There was no riot, no violent uprising to suppress. This was martial law under a different name. When Kennedy sent the Guard into Alabama in 1963, it was to protect Black children, not to suppress them. (Where was this energy on January 6th?)
L.A. says it’s a sanctuary city, but when it mattered most, local law enforcement helped detain community members. They defended ICE with violence, shooting rubber bullets and tear gas at peaceful protesters. They call it “mutual aid,” but LAPD and LASD backing up ICE isn’t aid, it’s complicity.
There is no such thing as a “good protester” or a “bad protester.” When they fired on the No Kings protesters they made it clear. That dichotomy is a trap rooted in the lie of respectability politics, a byproduct of white supremacy. It convinces Black and Brown people that our rights, our safety, our humanity depend on how well we perform — how quiet, how compliant, how “respectable.”
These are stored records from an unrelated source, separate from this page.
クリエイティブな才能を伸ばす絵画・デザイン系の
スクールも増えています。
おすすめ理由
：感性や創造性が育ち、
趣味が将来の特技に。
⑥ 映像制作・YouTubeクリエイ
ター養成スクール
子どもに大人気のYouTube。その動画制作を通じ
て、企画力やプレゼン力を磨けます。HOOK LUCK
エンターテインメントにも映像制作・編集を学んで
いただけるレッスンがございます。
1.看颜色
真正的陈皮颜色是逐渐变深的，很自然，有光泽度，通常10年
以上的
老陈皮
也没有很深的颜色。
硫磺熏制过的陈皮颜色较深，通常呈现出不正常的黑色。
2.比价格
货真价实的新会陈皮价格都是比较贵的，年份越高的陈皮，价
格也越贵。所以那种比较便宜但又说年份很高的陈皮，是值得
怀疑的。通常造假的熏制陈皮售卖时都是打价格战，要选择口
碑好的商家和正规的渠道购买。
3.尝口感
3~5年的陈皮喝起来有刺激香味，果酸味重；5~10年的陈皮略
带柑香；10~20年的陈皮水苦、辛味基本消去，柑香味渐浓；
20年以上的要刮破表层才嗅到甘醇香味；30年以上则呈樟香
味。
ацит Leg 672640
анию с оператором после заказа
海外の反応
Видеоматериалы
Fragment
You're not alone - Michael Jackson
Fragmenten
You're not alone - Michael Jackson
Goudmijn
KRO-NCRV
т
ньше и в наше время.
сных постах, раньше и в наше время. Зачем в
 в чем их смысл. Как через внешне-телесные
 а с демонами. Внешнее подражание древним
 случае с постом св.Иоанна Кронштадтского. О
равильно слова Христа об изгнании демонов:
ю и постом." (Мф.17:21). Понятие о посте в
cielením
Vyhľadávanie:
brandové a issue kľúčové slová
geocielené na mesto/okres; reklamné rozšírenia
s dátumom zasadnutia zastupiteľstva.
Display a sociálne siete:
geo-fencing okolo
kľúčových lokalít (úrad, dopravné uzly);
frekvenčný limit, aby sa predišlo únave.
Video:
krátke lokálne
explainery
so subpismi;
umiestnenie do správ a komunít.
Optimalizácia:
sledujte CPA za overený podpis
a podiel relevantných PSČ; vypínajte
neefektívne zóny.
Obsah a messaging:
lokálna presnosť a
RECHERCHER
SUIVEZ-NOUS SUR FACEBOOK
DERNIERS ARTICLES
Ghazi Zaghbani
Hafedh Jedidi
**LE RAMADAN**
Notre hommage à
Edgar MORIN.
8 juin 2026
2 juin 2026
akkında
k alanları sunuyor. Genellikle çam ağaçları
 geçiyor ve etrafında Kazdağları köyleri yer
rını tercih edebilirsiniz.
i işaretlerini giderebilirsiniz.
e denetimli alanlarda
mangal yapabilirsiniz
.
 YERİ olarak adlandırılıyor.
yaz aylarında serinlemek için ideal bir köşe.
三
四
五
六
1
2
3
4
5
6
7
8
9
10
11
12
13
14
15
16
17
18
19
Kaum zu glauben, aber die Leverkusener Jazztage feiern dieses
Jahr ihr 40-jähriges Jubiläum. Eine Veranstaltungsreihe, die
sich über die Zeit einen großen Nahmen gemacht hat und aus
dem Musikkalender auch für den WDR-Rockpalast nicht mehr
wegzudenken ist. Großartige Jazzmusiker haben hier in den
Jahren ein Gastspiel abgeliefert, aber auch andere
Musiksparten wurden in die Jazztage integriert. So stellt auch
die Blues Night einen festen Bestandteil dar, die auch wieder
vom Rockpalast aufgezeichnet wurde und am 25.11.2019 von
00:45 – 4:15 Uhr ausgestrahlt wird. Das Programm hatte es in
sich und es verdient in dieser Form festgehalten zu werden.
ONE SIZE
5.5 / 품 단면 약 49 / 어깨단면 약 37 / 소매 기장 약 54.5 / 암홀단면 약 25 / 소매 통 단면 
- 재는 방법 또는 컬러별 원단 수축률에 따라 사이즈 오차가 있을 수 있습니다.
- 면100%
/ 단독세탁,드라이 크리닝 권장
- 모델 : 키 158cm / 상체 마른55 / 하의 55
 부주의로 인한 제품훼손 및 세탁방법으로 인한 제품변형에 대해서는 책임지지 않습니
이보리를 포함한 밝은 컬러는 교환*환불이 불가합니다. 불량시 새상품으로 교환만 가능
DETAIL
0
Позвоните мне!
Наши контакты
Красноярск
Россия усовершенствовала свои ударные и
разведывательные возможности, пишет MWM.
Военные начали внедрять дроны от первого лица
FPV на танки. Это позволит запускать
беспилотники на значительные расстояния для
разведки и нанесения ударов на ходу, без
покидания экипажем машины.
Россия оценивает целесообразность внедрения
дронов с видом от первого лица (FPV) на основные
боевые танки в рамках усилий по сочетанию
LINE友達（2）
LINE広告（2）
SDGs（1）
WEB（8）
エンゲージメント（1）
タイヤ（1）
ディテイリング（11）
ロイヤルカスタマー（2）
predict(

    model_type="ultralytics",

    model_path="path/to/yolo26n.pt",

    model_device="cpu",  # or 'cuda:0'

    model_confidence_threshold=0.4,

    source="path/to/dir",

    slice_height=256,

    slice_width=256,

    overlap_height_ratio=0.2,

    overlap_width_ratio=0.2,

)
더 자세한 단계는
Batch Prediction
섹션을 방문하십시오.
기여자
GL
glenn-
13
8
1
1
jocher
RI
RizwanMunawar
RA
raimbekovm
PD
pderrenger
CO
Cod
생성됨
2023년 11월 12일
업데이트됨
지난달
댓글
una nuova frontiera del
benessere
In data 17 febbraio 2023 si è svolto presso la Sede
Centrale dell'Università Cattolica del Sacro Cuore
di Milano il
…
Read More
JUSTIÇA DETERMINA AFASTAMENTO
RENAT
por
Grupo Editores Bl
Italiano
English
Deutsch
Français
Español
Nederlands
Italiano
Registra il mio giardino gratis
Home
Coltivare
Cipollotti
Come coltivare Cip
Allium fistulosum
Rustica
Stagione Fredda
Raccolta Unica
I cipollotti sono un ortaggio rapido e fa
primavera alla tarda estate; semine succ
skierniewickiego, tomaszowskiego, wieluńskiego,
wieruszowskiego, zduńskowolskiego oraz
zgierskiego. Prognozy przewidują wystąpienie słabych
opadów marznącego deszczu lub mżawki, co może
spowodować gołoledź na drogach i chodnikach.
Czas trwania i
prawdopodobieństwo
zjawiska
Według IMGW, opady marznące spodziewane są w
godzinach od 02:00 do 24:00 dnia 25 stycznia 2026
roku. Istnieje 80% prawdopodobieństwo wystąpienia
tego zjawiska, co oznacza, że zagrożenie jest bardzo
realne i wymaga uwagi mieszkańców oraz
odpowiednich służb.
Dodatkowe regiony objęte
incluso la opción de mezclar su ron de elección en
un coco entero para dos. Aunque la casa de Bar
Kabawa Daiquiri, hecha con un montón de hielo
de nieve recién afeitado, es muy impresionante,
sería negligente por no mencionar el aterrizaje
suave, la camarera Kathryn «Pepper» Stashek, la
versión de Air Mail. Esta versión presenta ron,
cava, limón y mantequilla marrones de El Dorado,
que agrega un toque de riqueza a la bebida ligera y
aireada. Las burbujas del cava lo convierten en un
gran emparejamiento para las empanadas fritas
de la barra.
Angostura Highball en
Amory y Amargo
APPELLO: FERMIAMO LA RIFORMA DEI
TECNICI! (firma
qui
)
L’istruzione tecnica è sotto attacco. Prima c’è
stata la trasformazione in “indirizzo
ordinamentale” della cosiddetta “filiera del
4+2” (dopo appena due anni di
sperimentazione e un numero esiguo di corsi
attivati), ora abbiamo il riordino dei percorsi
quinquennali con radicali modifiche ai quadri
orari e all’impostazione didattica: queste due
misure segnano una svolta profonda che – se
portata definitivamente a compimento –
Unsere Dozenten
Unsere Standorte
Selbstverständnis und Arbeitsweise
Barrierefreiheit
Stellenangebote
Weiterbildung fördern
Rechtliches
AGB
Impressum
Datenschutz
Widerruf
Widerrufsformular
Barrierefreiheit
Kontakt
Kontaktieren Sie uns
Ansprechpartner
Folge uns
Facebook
We’ve been trained to believe respectability is a shield. That if we dress, talk, and act right, we’ll be spared. But that’s not safety—that’s strategy. And it doesn’t work.
As The Grio aptly put it, “If you only think ‘certain’ types of Black women deserve respect… your activism is hella flawed.”
Respectability won’t stop raids. It won’t stop ICE. It won’t stop Marines on our streets. And it won’t save you from a government that moves without permission or a dress code. Because the truth is, they’re kidnapping people and calling them criminals.
Tell me: what kind of “hardened criminal” shows up to work every day?
Due process was supposed to be guaranteed — no matter your status or what uniform the detainer wears. But in Trump’s America, those protections are being snatched away before our eyes. Folks are being detained while getting groceries, heading to work, picking up their kids, and treated like they’ve already been convicted.
How do you expect people to act when their neighbors are disappearing, when the powers that be care more about protecting property than protecting people? You’re lucky all we want is equity and not revenge.
While people are vanishing and being detained, the media is distracted. Trump is literally and figuratively losing his grip, facing legal trouble, rambling through press conferences, and making desperate power grabs. The GOP is trying to cut Medicare, Medicaid, food stamps, and cash aid for millions of people, just so billionaires can build phallic-shaped spaceships that don’t even make it to space. Just like the Wizard of Oz, he’s a doddering old fool screaming into a mic, hoping we won’t look behind the curtain.
But we see you, Donnie. And we’re paying attention. We’re not waiting. We’re not asking. We’re moving.
This is the moment to choose:
Silence or solidarity.
Appeasement or action.
Survival or liberation.
Don’t just watch. Organize. Share. Show up. Stay informed.
Follow grassroots organizers in your city. Hold elected officials accountable—all of them. And vote like your neighbors’ freedom depends on it. Because proximity to whiteness won’t protect you, but collective power will.